RE: General Gas Class A questions

I just bought a used Damon Daybreak. Don't have experience yet with either the ford or chevy, but mine is the 454. So far I've put only 350 miles on it. Its in the shop to get the brakes redone all fluids replaced and tranny checked out. I HAVE done an extensive analysis of cost to drive and own one of these beast's and I think if you do that you will find the price of gas is only part of the equation. It is what it is and for what its worth if you're just starting, I think it is way pre-mature to start 'looking' without first doing the 'research'.

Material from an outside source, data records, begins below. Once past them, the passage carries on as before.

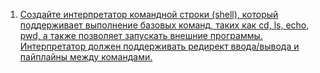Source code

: 1. [Создайте интерпретатор командной строки (shell), который поддерживает выполнение базовых команд, таких как cd, ls, echo, pwd, а также позволяет запускать внешние программы. Интерпретатор должен поддерживать редирект ввода/вывода и пайплайны между командами.](rust-cli)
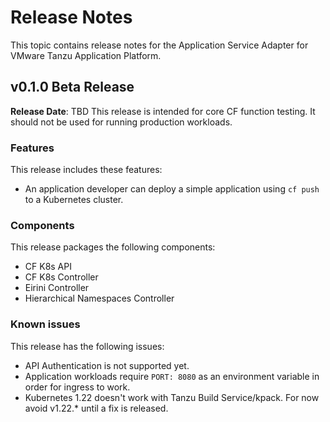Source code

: # Release Notes

This topic contains release notes for the Application Service Adapter for VMware Tanzu Application Platform.

## <a id='0-1-0'></a> v0.1.0 Beta Release

**Release Date**: TBD
This release is intended for core CF function testing. It should not be used for running production workloads.

### Features
This release includes these features:

* An application developer can deploy a simple application using `cf push` to a Kubernetes cluster.

### Components

This release packages the following components:

* CF K8s API
* CF K8s Controller
* Eirini Controller
* Hierarchical Namespaces Controller

### Known issues
This release has the following issues: 

* API Authentication is not supported yet.
* Application workloads require `PORT: 8080` as an environment variable in order for ingress to work.
* Kubernetes 1.22 doesn't work with Tanzu Build Service/kpack. For now avoid v1.22.* until a fix is released.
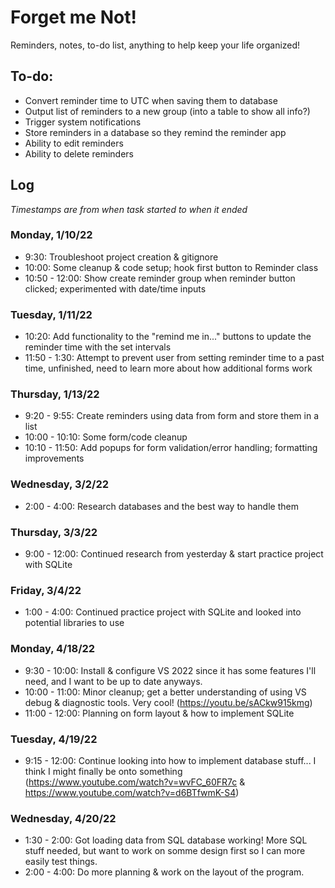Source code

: # Forget me Not!
Reminders, notes, to-do list, anything to help keep your life organized!

## To-do:
* Convert reminder time to UTC when saving them to database
* Output list of reminders to a new group (into a table to show all info?)
* Trigger system notifications
* Store reminders in a database so they remind the reminder app
* Ability to edit reminders
* Ability to delete reminders

## Log
*Timestamps are from when task started to when it ended*

### Monday, 1/10/22
- 9:30: Troubleshoot project creation & gitignore
- 10:00: Some cleanup & code setup; hook first button to Reminder class
- 10:50 - 12:00: Show create reminder group when reminder button clicked; experimented with date/time inputs

### Tuesday, 1/11/22
- 10:20: Add functionality to the "remind me in..." buttons to update the reminder time with the set intervals
- 11:50 - 1:30: Attempt to prevent user from setting reminder time to a past time, unfinished, need to learn more about how additional forms work

### Thursday, 1/13/22
- 9:20 - 9:55: Create reminders using data from form and store them in a list
- 10:00 - 10:10: Some form/code cleanup
- 10:10 - 11:50: Add popups for form validation/error handling; formatting improvements

### Wednesday, 3/2/22
- 2:00 - 4:00: Research databases and the best way to handle them

### Thursday, 3/3/22
- 9:00 - 12:00: Continued research from yesterday & start practice project with SQLite

### Friday, 3/4/22
- 1:00 - 4:00: Continued practice project with SQLite and looked into potential libraries to use

### Monday, 4/18/22
- 9:30 - 10:00: Install & configure VS 2022 since it has some features I'll need, and I want to be up to date anyways.
- 10:00 - 11:00: Minor cleanup; get a better understanding of using VS debug & diagnostic tools. Very cool! (https://youtu.be/sACkw915kmg)
- 11:00 - 12:00: Planning on form layout & how to implement SQLite

### Tuesday, 4/19/22
- 9:15 - 12:00: Continue looking into how to implement database stuff... I think I might finally be onto something (https://www.youtube.com/watch?v=wvFC_60FR7c & https://www.youtube.com/watch?v=d6BTfwmK-S4)

### Wednesday, 4/20/22
- 1:30 - 2:00: Got loading data from SQL database working! More SQL stuff needed, but want to work on somme design first so I can more easily test things.
- 2:00 - 4:00: Do more planning & work on the layout of the program.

good luck in your quest. It took us over 7 months, but I believe it was well worth the effort and also feel we are much more savvy about the whole effort.


----------



## DL Rupper (Nov 23, 2006)

Re: General Gas Class A questions

On the other hand, my Onon generator is propane and I've never had a lick of trouble.  Don't have to worry about it getting it gummed up like the gas ones.

I run it about once a month to lubricate and exercise the parts, but it runs without any trouble.  Got about 460 hrs without any service calls.  As long as you have propane to run the rest of your appliances, there is no reason to not buy an RV with propane generator.  Just my opinion. :approve:


----------